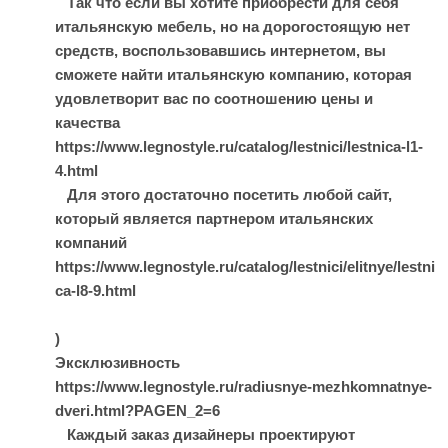
Так что если вы хотите приобрести для себя
итальянскую мебель, но на дорогостоящую нет
средств, воспользовавшись интернетом, вы
сможете найти итальянскую компанию, которая
удовлетворит вас по соотношению цены и
качества
https://www.legnostyle.ru/catalog/lestnici/lestnica-l1-
4.html
Для этого достаточно посетить любой сайт,
который является партнером итальянских
компаний
https://www.legnostyle.ru/catalog/lestnici/elitnye/lestni
ca-l8-9.html
)
Эксклюзивность
https://www.legnostyle.ru/radiusnye-mezhkomnatnye-
dveri.html?PAGEN_2=6
Каждый заказ дизайнеры проектируют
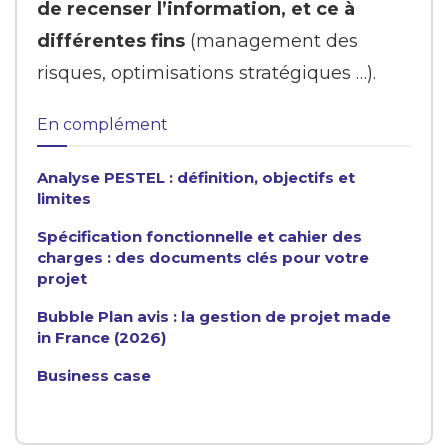
de recenser l’information, et ce à
différentes fins
(management des
risques, optimisations stratégiques …).
En complément
Analyse PESTEL : définition, objectifs et
limites
Spécification fonctionnelle et cahier des
charges : des documents clés pour votre
projet
Bubble Plan avis : la gestion de projet made
in France (2026)
Business case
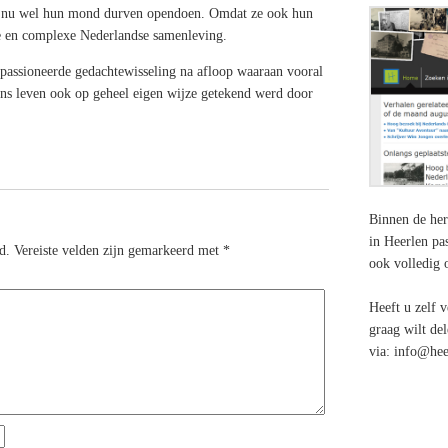
n nu wel hun mond durven opendoen. Omdat ze ook hun
ige en complexe Nederlandse samenleving.
epassioneerde gedachtewisseling na afloop waaraan vooral
s leven ook op geheel eigen wijze getekend werd door
Binnen de her
in Heerlen pas
d.
Vereiste velden zijn gemarkeerd met
*
ook volledig 
Heeft u zelf v
graag wilt de
via: info@hee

- - -

Copy each line above containing the string "итальянскую".

итальянскую мебель, но на дорогостоящую нет
сможете найти итальянскую компанию, которая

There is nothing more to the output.